== Segment start ==
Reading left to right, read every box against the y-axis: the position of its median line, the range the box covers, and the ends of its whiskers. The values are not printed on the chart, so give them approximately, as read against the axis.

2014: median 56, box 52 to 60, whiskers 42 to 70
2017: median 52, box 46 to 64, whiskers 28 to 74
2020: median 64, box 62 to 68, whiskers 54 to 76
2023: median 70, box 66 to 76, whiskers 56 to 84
== Segment end ==
== Segment start ==
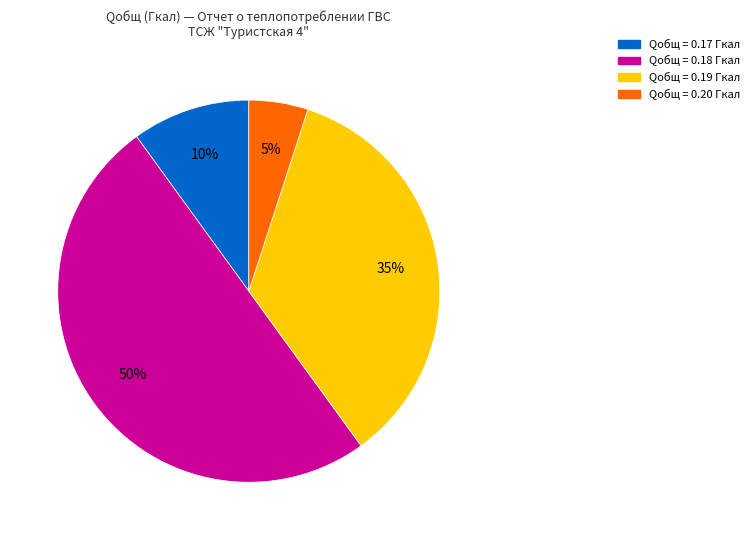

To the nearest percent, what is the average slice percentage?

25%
== Segment end ==
== Segment start ==
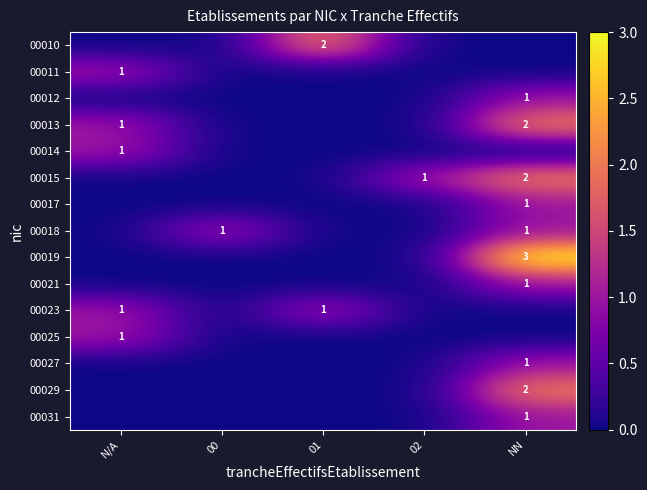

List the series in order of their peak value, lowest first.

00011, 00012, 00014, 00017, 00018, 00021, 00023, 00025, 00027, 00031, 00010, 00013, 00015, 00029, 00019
== Segment end ==
• WORK REQUEST: List each line of the data above that contains the word "median", copying every such line in full.

• COMPLETED EXERCISE:
Reading left to right, read every box against the y-axis: the position of its median line, the range the box covers, and the ends of its whiskers. The values are not printed on the chart, so give them approximately, as read against the axis.
2014: median 56, box 52 to 60, whiskers 42 to 70
2017: median 52, box 46 to 64, whiskers 28 to 74
2020: median 64, box 62 to 68, whiskers 54 to 76
2023: median 70, box 66 to 76, whiskers 56 to 84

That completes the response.